Mary: a thyroid case

Mary is a generally healthy woman who first consulted me at the age of 39 for advice regarding her fatigue, constipation, trouble losing weight, feeling depressed and general no energy feeling. She previously presented to another physician with similar symptoms about 5 years ago, but became discouraged when she was told that her test results were normal, and that perhaps she should see a therapist, and work on reducing her stress. She felt that she had a good relationship with her husband and family, and that her lifestyle and activities were not excessively taxing on her body, but that she should be able to function and feel normal with her life and work. I reviewed her previous lab results, and ordered additional tests for thyroid function, given that her symptoms were so suggestive of low functioning thyroid, and she was not prematurely menopausal. I discovered that even though her screening thyroid labs were normal, she was producing high titres of anti-thyroid antibodies in her body, in essence, attacking her thyroid function, consistent with Hashimoto's thyroid disease. I initially started her on conventional synthetic T4 (bio-identical thyroid precursor hormone, typically used in conventional western medicine), which helped her symptoms only for one day. We changed her treatment to include T3 (active thyroid hormone) and T4, and now she is feeling much better on all counts.

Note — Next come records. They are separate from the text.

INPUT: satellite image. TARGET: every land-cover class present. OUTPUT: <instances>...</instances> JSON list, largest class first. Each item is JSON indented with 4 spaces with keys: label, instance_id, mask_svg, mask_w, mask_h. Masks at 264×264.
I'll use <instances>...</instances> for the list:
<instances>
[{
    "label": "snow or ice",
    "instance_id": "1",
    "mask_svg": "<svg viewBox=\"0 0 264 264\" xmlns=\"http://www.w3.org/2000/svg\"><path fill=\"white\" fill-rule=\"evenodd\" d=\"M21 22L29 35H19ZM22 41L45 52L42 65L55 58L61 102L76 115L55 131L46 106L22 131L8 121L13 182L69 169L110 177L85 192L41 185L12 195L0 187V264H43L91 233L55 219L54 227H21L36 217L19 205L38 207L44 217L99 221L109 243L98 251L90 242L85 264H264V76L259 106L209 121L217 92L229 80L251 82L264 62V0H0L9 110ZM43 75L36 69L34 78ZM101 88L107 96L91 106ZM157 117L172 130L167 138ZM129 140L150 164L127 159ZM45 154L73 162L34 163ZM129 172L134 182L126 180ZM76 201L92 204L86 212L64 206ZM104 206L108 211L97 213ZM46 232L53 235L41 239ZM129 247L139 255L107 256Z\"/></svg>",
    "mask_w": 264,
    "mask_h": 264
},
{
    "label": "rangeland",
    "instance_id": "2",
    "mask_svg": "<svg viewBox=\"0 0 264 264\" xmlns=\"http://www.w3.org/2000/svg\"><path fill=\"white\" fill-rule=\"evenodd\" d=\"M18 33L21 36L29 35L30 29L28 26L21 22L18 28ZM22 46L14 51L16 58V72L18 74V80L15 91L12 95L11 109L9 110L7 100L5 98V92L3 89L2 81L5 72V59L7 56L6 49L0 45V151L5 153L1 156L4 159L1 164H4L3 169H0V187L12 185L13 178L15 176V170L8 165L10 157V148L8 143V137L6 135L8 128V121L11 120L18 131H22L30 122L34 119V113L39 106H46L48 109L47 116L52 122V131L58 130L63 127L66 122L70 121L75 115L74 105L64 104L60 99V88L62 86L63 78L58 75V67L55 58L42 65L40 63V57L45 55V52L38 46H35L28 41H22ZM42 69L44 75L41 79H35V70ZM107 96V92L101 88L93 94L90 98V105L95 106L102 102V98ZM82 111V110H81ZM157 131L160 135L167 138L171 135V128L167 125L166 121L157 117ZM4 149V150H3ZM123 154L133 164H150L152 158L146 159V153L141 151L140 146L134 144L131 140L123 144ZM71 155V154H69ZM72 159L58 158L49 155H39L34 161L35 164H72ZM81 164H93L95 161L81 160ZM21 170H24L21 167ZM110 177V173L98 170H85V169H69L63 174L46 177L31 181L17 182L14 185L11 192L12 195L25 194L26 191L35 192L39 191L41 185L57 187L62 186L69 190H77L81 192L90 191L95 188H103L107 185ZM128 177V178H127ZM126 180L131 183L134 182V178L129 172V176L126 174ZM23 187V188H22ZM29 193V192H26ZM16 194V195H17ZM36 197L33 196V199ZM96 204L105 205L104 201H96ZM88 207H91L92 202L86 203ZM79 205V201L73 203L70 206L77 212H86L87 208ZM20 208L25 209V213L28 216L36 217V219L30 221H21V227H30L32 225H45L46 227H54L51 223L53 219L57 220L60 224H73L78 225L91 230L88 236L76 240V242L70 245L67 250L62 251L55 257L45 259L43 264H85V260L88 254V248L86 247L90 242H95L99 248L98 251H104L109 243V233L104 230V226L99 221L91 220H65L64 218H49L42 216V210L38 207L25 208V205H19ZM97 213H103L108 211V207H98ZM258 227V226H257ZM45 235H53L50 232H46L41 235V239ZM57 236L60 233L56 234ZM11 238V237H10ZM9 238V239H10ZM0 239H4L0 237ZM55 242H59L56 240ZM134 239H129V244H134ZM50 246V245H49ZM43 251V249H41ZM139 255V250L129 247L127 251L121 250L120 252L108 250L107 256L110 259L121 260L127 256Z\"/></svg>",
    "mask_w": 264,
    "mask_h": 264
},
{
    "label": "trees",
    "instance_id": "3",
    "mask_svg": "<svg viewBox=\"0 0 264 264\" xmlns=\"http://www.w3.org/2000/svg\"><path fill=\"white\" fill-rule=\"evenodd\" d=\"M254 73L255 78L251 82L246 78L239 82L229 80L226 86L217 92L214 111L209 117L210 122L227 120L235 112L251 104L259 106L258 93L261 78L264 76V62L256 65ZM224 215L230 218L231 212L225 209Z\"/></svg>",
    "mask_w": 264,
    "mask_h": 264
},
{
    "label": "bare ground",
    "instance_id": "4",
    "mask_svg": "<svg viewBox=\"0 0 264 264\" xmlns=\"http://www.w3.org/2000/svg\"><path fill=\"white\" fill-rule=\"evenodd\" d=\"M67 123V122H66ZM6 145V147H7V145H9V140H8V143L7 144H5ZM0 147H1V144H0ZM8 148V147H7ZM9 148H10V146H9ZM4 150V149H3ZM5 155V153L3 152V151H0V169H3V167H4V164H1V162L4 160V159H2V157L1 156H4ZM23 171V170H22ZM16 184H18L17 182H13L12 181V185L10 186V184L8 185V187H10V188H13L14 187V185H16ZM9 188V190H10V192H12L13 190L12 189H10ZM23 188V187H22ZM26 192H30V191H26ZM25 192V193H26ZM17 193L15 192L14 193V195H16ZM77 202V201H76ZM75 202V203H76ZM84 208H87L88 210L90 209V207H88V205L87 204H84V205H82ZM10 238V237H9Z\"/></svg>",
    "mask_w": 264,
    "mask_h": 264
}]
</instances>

Mary's situation demonstrates that not all symptoms are psychological or stress-related, just because the screening lab is normal. We need a high index of suspicion to dig deeper, and that furthermore, not everyone responds the same way to all medications, even bio-identical thyroid hormone replacement therapy. I had a high index of suspicion for thyroid disease not only based on her symptoms, but also because it is a fact that the incidence of thyroid disease is generally 8-10 times higher in women than in men.